- _TEXT SECTION_:

Oh I have French Mix on my mind!!!

Speaking of boobs. (And this is one of the things in my earlier post that got deleted!) Last night I responded to one my mom's emails asking for any pictures I took at the wedding, and I told her that I didn't want to see any of the pictures, and I didn't want anyone else to see them either. She wrote back that the reasons I looked so big in my bridesmaid dress were: 1) the top was cut too low; 2) the shiny material accentuated things; and 3) my boobs are too big. She didn't say the fourth reason, which I now add: 4) I just am big. However, back to the boobs. She has a point. For the past few months it's come in my mind a few times that my boobs make me look big. Don't get me wrong, I love them. They're gorgeous. They look fabulous naked and fabulous in many clothes. However, sometimes when I'm walking down the street I'll catch sight of myself in a window, and I'm sometimes just shocked by how far they stick out, and also by how big they make me look. My mom said I'd look much better with a C-cup. I'm thinking she may be right. I sometimes see other girls who aren't really big, but whose big boobs make them appear to be big.
Now, some of the problem could be just me being a little bit overweight. So WHEN (as opposed to if, because it's going to happen) I lose some of it, maybe my boobs will shrink a little as well. But I don't think they'll shrink enough. First I'm going to work to lose this extra weight. But I'm kind of thinking that after that, at some time in the next couple years, I may go down to a C-cup. So they'll still be big and gorgeous and all, but just not so big that they make me look big. 'Nuf said.
The best new show in the world. At least it's new for me - Arrested Development. It's absolutely genius! They're playing reruns now at 11 pm, so tonight is my second time of seeing it. I can't stop laughing right now - the government thought they'd found pictures that were proof of WMDs in Iraq - kids even got a half day of school because of it - but they turned out to be a close-up shot of this guy's balls, and he'd accidentally emailed the picture to someone!! This show is seriously hilarious, constantly hilarious, and also just amazingly good. So well written and so well acted. And just perfect characters. I wish I was watching this with someone else right now instead of laughing by myself!
Okay, update on my babies - they are both in excellent health! James weighs 14.02 pounds and little Emma weighs 10.01 pounds. The doctor did say she'd like to see James lose a half pound to a pound, because last year he was only 12 pounds (they are both 2 years and 4 months old). But other than that they are perfect! Of course, they didn't exactly like going to the vet. I put them both in the bathroom first and then got the carrier out and brought it in the bathroom. My poor little Emma! She saw it and immediately starting crying and hid behind the toilet in a tiny little ball. I pulled her out and first held her in my arms and tried to make her feel better, but she was just crying and shaking. I felt so mean!

- _RECORDS FOR THIS EXERCISE_:
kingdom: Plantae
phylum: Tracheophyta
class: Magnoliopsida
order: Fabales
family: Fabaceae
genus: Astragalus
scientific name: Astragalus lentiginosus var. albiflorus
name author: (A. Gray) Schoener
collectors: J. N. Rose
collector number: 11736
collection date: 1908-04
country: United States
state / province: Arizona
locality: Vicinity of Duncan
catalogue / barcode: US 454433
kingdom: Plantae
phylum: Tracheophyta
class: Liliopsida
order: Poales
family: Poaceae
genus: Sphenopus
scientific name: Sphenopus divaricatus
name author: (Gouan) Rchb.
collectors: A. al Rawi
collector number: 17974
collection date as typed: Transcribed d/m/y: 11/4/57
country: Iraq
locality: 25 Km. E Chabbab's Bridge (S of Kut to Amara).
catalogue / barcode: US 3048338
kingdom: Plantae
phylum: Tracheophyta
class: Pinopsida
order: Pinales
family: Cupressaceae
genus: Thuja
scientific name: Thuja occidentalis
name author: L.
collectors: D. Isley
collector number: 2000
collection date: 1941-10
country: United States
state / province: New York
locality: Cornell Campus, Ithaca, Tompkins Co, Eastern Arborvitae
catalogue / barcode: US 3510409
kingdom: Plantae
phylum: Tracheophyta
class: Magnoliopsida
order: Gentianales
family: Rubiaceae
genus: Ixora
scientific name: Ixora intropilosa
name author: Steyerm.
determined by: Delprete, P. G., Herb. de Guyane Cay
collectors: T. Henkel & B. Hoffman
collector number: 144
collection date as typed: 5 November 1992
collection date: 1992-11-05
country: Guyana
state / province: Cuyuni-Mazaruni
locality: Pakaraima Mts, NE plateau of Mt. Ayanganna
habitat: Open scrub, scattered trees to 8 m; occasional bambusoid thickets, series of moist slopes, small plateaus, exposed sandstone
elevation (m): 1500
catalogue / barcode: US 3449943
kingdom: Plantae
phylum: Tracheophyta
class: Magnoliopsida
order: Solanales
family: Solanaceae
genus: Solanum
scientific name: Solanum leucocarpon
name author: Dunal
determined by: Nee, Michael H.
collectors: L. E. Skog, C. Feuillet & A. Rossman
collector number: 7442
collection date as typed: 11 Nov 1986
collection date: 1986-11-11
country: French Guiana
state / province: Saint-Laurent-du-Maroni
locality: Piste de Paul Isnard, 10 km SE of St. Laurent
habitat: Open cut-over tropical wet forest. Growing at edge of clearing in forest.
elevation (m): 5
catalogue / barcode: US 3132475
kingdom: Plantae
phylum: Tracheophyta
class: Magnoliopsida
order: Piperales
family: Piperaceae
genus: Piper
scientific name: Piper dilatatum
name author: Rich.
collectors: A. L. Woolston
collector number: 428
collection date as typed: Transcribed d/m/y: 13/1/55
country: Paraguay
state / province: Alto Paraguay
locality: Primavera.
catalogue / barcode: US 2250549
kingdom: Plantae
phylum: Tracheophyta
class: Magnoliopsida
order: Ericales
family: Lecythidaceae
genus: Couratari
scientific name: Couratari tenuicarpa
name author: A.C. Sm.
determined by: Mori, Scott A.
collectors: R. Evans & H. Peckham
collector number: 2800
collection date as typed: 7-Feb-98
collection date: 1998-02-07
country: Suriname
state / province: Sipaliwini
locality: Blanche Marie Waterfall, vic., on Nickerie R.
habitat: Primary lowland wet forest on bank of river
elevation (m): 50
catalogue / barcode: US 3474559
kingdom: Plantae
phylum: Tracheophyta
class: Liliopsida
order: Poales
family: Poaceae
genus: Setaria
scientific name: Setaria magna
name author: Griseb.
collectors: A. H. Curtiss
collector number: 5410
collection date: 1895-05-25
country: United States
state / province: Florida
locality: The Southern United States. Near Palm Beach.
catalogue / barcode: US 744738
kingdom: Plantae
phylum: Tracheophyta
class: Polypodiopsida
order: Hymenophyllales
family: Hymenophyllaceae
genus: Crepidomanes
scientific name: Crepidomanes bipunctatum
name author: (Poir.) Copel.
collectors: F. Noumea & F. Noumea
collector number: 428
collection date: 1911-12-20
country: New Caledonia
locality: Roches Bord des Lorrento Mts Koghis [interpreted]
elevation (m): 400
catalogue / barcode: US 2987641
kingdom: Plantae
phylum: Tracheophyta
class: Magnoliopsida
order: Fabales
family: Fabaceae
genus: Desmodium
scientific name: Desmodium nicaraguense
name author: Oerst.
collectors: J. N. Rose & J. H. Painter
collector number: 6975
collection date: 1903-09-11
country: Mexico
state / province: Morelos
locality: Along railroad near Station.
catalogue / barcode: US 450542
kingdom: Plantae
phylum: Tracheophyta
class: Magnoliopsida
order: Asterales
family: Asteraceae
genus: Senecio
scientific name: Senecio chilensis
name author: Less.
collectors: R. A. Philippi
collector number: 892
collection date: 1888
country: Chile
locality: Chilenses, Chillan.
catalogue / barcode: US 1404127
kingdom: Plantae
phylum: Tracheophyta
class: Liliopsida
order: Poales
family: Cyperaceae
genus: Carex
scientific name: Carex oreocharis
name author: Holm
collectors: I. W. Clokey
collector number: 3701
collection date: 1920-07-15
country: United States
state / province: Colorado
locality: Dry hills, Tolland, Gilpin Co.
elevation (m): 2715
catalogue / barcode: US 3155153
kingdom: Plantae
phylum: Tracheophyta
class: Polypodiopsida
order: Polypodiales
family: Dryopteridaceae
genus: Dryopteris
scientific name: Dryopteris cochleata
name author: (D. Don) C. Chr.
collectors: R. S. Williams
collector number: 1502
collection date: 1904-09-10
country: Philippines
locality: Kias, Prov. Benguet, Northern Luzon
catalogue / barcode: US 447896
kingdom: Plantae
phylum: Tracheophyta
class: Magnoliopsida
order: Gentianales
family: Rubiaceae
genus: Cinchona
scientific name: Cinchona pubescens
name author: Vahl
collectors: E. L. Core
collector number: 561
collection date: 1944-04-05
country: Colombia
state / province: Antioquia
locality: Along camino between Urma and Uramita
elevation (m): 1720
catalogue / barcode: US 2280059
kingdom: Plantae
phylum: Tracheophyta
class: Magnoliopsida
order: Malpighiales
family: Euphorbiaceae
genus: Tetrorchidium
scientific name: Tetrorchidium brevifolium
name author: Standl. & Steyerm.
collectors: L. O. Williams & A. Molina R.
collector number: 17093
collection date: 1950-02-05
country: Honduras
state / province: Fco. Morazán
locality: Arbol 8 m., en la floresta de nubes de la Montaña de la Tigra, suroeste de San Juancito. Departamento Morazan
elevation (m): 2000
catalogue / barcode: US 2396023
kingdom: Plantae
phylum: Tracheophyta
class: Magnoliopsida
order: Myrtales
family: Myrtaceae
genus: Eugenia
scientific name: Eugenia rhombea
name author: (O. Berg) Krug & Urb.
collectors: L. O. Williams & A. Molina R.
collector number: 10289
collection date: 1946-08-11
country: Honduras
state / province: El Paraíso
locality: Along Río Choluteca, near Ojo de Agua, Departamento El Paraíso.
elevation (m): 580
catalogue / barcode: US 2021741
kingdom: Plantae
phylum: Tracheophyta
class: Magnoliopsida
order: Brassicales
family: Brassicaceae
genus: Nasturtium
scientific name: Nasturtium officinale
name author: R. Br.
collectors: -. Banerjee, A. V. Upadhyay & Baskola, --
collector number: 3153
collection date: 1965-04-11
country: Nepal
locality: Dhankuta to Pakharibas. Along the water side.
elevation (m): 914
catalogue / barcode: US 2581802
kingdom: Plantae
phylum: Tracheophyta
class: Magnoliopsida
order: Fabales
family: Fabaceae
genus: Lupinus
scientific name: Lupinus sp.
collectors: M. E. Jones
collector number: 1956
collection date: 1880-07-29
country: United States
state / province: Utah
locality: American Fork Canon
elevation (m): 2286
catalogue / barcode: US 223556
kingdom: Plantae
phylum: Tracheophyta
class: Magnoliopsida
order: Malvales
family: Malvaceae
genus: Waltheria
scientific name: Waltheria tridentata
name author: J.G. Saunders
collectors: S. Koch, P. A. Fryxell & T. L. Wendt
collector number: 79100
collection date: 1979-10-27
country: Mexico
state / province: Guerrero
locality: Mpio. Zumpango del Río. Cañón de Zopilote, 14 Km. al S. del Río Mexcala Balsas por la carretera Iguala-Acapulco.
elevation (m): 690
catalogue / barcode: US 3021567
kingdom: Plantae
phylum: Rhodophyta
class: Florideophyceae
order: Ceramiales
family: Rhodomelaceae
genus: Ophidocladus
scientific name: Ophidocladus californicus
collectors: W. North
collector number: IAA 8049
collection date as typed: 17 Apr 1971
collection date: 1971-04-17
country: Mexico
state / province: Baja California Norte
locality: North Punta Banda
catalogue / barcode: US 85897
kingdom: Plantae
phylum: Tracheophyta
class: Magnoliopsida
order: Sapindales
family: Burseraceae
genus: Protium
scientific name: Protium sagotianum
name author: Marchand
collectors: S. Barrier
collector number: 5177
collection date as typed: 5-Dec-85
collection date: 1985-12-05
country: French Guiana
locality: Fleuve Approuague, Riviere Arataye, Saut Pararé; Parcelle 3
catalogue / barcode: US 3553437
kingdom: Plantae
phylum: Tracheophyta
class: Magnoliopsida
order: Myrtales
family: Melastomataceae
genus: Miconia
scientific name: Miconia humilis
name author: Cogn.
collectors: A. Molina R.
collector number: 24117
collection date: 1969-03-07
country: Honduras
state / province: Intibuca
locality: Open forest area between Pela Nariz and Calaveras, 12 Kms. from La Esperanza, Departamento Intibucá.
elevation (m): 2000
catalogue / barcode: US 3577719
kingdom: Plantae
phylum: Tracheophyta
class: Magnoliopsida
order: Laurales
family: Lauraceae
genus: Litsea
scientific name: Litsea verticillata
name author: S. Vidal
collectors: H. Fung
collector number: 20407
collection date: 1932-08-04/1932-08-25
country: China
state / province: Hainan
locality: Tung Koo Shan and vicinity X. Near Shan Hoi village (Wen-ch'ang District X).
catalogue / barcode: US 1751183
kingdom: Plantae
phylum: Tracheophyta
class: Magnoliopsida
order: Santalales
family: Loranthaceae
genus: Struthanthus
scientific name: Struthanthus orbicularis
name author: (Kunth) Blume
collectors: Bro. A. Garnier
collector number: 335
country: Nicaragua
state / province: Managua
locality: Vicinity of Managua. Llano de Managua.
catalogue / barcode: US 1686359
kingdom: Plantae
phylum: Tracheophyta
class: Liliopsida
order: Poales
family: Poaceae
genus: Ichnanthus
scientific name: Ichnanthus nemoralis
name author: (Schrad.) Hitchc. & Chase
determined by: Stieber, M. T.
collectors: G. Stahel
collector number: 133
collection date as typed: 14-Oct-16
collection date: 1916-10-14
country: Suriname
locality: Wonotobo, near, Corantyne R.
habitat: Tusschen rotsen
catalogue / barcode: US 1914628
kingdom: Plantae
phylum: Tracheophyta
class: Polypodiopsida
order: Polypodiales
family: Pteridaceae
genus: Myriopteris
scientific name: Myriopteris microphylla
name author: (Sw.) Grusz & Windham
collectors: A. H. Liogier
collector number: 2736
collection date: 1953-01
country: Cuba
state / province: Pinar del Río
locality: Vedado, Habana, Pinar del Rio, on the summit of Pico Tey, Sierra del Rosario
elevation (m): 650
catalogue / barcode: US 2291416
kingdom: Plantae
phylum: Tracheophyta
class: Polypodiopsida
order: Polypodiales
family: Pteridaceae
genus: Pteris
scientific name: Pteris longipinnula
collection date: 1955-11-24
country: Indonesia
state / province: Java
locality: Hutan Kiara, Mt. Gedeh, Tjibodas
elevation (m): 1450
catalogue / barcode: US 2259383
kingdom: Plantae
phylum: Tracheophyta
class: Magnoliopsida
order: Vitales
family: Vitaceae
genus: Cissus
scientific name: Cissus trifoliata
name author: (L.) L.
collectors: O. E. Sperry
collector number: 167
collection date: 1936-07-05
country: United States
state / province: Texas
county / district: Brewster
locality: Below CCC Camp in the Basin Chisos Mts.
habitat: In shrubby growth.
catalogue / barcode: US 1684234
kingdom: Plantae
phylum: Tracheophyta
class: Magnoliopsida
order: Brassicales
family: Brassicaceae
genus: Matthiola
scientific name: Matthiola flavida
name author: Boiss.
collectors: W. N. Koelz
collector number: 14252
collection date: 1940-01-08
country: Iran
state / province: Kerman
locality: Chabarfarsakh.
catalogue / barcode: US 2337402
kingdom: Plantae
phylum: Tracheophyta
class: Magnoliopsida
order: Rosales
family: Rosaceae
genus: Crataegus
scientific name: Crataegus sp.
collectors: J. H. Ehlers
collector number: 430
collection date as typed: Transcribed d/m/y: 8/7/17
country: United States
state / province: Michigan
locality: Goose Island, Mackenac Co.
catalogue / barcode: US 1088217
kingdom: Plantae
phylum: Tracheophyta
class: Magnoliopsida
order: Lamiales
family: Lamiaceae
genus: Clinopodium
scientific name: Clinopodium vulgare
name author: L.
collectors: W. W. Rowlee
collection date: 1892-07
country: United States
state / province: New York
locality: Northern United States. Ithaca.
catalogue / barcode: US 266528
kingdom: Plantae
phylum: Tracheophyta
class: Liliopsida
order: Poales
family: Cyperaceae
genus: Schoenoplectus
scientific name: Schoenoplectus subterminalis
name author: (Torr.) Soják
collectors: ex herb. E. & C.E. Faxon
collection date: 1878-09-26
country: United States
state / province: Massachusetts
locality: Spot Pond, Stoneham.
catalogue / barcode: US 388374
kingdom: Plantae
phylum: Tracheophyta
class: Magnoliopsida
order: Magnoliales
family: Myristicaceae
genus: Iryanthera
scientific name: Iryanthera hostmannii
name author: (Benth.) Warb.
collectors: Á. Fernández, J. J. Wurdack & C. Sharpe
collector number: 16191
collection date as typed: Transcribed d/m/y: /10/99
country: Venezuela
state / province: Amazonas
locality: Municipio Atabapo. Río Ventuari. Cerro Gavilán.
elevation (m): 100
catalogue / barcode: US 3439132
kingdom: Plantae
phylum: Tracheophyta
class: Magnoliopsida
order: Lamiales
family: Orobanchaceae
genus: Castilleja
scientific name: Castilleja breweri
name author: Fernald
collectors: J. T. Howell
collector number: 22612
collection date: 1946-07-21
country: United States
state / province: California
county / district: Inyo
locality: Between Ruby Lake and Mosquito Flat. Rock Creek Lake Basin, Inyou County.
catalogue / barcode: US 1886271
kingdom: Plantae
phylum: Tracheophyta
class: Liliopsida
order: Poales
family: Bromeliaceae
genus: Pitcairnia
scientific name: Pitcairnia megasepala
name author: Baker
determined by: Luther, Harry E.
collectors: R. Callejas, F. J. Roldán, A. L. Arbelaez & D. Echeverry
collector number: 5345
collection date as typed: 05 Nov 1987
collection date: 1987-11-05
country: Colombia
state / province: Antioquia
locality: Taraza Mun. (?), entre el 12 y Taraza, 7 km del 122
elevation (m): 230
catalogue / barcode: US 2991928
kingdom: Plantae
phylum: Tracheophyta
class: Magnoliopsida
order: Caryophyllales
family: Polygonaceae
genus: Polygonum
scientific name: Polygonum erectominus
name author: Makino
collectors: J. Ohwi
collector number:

- _THE TASKS_:
1) Write out as a numbered list the part of the rows that opens with the line containing "collectors: E. L. Core" and closes with the line containing "name author: (O. Berg) Krug & Urb.", leaving out blank lines.
2) Carry the blog post forward from its final sentence.
The rows are unrelated to the blog post.

- _ANSWERS BY TASK_:
1)
1. collectors: E. L. Core
2. collector number: 561
3. collection date: 1944-04-05
4. country: Colombia
5. state / province: Antioquia
6. locality: Along camino between Urma and Uramita
7. elevation (m): 1720
8. catalogue / barcode: US 2280059
9. kingdom: Plantae
10. phylum: Tracheophyta
11. class: Magnoliopsida
12. order: Malpighiales
13. family: Euphorbiaceae
14. genus: Tetrorchidium
15. scientific name: Tetrorchidium brevifolium
16. name author: Standl. & Steyerm.
17. collectors: L. O. Williams & A. Molina R.
18. collector number: 17093
19. collection date: 1950-02-05
20. country: Honduras
21. state / province: Fco. Morazán
22. locality: Arbol 8 m., en la floresta de nubes de la Montaña de la Tigra, suroeste de San Juancito. Departamento Morazan
23. elevation (m): 2000
24. catalogue / barcode: US 2396023
25. kingdom: Plantae
26. phylum: Tracheophyta
27. class: Magnoliopsida
28. order: Myrtales
29. family: Myrtaceae
30. genus: Eugenia
31. scientific name: Eugenia rhombea
32. name author: (O. Berg) Krug & Urb.

2)
Warsteiner left work early (shockingly, but I was impressed), so he picked us up and came to the vet with us and even into the exam room, and then he drove us back and waited downstairs for me for 10 minutes while I brought my babies back up here and gave them love and some food and lots of petting. Then we went to dinner at a wonderful Mexican restaurant and we each had carne asada (sp?), an enchilada, and a Corona. Yu-mmy!!! And then, I got to meet both his friend There's Something About Mary and his new dog, Rudypoo - who he adopted from his sister. After hanging out at There's Something About Mary's for awhile, we left and Rudypoo rode in my lap on the way back until he dropped me off. It was overall a very nice night. Nothing extremely exciting, but fun. Warsteiner was affectionate to me in front of his friend, and he also told Rudypoo that he needs to like me cause I'll be around a lot. Interesting and nice. I was actually jealous because I adore dogs and usually they love me, too, but Rudypoo was just so excited about Warsteiner and wanted to be around him and as close to him as possible. Warsteiner was nice then and sat on the floor by me so Rudypoo would be around me. We'll see how this goes.
And now onto The Fat Project! I had initially planned for yesterday to be my start of being wonderfully good, but I crashed and burned at night. I was actually kind of bad during the day because I hardly ate anything. I had my Caribou latte in the morning, then a handful of pretzels in the afternoon, and then my Mexican dinner with Warsteiner. So far so good. At There's Something About Mary's, I had a glass of wine. Still okay. But then, after Warsteiner dropped me off I went to the store to stock up on cat food and yogurt. But I also got a bottle of wine. And at home, before I knew it, the bottle was gone. And then I really wanted something in my stomach. I had three squares of a pizza left (that I had ordered on Sunday - and that's not a usual thing for me but on Sunday I was sooooo tired from the long weekend that I couldn't bring myself to even go next door to the grocery store, so I just ordered a pizza) so I ate those. So with the calories from a full bottle of wine and 3 squares of pizza, I'm quite certain I was over my desired limit.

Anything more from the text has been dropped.